WHAT THE TASK ASKS:
Write out the data below exactly, beginning with the first line and ending once the line that has "manage sales transactions, from" is written.

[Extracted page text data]
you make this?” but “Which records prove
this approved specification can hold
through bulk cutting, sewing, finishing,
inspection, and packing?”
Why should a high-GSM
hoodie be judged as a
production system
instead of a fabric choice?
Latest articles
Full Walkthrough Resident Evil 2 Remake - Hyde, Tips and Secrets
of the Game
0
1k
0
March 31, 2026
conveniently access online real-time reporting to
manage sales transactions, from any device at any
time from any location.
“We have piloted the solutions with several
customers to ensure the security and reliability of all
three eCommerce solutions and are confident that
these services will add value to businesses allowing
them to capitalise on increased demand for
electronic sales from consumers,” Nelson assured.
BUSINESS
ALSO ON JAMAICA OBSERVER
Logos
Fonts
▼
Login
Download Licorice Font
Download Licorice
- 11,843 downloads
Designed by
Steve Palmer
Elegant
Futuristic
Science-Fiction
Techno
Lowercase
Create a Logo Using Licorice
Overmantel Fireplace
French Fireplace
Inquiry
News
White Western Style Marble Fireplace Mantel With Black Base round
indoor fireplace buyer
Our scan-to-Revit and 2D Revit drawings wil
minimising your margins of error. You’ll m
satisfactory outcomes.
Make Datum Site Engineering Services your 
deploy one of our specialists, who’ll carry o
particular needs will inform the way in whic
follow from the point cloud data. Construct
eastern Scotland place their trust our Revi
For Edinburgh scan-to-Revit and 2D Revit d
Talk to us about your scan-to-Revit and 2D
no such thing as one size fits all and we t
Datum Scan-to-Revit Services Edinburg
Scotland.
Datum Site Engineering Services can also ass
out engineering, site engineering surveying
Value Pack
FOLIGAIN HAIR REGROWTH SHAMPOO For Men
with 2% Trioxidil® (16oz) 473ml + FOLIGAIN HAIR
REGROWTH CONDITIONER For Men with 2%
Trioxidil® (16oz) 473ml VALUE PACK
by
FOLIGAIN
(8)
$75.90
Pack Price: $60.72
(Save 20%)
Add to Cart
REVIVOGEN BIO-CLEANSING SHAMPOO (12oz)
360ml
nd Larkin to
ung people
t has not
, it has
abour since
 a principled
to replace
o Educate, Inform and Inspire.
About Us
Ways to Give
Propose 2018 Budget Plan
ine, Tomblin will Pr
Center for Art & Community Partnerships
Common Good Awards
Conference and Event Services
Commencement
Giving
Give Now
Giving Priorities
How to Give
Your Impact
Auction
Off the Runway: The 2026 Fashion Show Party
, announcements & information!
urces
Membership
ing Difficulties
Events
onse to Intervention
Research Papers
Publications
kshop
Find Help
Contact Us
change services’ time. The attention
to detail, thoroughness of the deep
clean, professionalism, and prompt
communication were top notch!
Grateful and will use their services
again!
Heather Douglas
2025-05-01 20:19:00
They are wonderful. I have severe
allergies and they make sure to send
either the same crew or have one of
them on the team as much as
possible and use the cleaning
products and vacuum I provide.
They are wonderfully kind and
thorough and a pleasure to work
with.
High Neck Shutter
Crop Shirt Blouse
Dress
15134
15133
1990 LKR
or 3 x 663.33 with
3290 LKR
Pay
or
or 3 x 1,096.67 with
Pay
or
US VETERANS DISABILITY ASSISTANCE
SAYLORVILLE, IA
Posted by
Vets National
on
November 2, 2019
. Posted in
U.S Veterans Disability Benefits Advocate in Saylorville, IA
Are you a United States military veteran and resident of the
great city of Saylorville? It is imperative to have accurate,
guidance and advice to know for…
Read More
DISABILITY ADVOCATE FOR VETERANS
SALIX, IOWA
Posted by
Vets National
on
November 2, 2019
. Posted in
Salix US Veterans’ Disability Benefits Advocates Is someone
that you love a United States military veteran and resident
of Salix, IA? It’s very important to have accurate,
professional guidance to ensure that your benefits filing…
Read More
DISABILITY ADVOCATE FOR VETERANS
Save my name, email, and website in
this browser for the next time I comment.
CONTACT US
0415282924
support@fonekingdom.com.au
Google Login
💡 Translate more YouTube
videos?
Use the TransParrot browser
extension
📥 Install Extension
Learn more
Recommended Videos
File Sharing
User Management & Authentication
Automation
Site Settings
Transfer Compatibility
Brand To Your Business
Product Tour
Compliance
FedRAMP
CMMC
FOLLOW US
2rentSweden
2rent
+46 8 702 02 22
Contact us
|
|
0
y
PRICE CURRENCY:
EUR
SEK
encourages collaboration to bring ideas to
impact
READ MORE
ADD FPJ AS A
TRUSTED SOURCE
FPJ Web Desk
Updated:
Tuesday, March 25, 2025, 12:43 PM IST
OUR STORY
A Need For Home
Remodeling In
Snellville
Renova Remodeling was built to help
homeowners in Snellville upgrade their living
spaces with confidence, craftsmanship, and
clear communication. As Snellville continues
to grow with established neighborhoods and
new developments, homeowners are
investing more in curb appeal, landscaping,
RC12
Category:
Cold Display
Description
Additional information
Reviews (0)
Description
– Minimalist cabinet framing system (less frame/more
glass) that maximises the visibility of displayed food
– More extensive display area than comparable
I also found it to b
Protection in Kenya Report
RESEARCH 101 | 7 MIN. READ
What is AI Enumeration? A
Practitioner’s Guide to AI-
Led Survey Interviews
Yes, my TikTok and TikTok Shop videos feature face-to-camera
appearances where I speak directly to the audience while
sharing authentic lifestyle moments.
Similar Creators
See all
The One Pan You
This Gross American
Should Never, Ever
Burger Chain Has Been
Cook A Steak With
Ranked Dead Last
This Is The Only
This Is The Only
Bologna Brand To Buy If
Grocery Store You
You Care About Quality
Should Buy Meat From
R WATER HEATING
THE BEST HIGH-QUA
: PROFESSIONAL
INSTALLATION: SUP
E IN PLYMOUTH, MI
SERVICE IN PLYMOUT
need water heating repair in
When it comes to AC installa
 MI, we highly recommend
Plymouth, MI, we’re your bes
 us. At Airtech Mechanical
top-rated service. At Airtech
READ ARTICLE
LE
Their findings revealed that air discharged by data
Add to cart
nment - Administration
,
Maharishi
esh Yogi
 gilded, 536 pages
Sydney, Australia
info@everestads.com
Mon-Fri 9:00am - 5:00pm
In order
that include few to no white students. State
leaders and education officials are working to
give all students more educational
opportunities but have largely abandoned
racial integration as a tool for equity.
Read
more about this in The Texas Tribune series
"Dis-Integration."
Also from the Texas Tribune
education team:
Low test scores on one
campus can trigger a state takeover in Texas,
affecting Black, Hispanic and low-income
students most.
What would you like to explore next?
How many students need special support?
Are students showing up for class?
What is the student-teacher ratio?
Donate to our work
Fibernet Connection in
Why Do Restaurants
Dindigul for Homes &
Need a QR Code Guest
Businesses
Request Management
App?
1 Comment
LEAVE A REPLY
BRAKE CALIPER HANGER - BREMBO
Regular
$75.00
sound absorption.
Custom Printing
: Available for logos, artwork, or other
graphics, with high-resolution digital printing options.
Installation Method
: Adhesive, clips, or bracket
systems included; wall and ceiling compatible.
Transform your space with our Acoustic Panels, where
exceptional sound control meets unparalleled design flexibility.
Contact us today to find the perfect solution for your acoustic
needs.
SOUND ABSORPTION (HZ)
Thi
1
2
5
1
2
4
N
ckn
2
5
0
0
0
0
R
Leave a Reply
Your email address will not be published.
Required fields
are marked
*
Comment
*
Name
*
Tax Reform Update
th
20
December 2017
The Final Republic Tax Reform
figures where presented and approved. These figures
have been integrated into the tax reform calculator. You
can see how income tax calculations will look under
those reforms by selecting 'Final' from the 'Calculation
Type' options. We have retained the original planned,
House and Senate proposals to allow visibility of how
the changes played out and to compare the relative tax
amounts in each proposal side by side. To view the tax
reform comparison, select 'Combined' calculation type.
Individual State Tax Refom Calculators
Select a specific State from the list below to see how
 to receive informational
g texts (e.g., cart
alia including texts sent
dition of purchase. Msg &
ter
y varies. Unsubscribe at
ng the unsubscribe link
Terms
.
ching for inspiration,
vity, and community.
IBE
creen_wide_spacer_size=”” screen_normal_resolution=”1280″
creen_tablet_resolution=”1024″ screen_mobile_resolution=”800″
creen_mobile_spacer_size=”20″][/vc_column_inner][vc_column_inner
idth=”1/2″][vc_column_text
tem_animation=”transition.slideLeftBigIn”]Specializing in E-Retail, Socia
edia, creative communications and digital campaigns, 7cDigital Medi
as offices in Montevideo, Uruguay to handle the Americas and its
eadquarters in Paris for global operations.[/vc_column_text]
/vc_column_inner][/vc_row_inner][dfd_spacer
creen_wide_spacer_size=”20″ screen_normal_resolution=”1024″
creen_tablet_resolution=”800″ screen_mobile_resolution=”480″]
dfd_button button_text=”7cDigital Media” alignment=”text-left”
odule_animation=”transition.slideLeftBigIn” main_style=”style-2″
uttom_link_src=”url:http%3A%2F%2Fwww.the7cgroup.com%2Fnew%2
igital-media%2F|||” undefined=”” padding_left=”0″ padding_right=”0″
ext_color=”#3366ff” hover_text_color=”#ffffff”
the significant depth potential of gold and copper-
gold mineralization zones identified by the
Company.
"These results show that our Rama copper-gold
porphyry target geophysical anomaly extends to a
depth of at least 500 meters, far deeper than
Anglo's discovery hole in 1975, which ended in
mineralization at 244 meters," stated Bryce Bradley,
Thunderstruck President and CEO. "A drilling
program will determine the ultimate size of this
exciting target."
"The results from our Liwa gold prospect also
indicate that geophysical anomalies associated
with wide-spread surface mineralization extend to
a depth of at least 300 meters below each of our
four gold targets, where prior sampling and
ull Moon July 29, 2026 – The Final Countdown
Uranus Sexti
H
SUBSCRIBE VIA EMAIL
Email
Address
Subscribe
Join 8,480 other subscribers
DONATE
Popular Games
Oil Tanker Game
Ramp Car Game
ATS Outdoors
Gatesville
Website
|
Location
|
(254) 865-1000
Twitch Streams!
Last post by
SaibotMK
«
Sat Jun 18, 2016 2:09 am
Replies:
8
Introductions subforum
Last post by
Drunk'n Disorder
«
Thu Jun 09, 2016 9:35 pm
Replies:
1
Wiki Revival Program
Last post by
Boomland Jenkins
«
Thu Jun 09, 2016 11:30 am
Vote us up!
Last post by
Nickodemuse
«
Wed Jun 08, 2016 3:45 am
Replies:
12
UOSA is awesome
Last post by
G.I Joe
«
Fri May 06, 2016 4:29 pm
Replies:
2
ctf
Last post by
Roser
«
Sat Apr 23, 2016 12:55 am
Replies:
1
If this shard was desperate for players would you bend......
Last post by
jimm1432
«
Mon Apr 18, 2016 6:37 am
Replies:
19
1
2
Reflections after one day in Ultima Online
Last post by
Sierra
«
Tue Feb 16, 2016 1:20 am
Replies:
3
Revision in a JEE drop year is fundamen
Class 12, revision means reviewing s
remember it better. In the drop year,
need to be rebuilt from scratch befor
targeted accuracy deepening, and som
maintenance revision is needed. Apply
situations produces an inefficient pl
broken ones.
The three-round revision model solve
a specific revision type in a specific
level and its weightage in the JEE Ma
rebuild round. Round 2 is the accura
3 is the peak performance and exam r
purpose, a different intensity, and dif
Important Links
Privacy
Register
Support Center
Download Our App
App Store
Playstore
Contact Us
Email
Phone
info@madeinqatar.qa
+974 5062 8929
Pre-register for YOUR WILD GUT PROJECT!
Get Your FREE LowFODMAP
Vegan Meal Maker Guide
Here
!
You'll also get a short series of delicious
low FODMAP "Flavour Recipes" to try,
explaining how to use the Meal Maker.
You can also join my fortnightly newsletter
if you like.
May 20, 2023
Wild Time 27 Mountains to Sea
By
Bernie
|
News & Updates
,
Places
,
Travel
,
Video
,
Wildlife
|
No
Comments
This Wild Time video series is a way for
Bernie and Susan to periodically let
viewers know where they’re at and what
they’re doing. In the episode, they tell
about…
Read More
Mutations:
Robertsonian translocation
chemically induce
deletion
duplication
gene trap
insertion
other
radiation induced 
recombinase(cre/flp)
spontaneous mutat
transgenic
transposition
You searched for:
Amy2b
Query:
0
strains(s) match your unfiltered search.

RESULT:
you make this?” but “Which records prove
this approved specification can hold
through bulk cutting, sewing, finishing,
inspection, and packing?”
Why should a high-GSM
hoodie be judged as a
production system
instead of a fabric choice?
Latest articles
Full Walkthrough Resident Evil 2 Remake - Hyde, Tips and Secrets
of the Game
0
1k
0
March 31, 2026
conveniently access online real-time reporting to
manage sales transactions, from any device at any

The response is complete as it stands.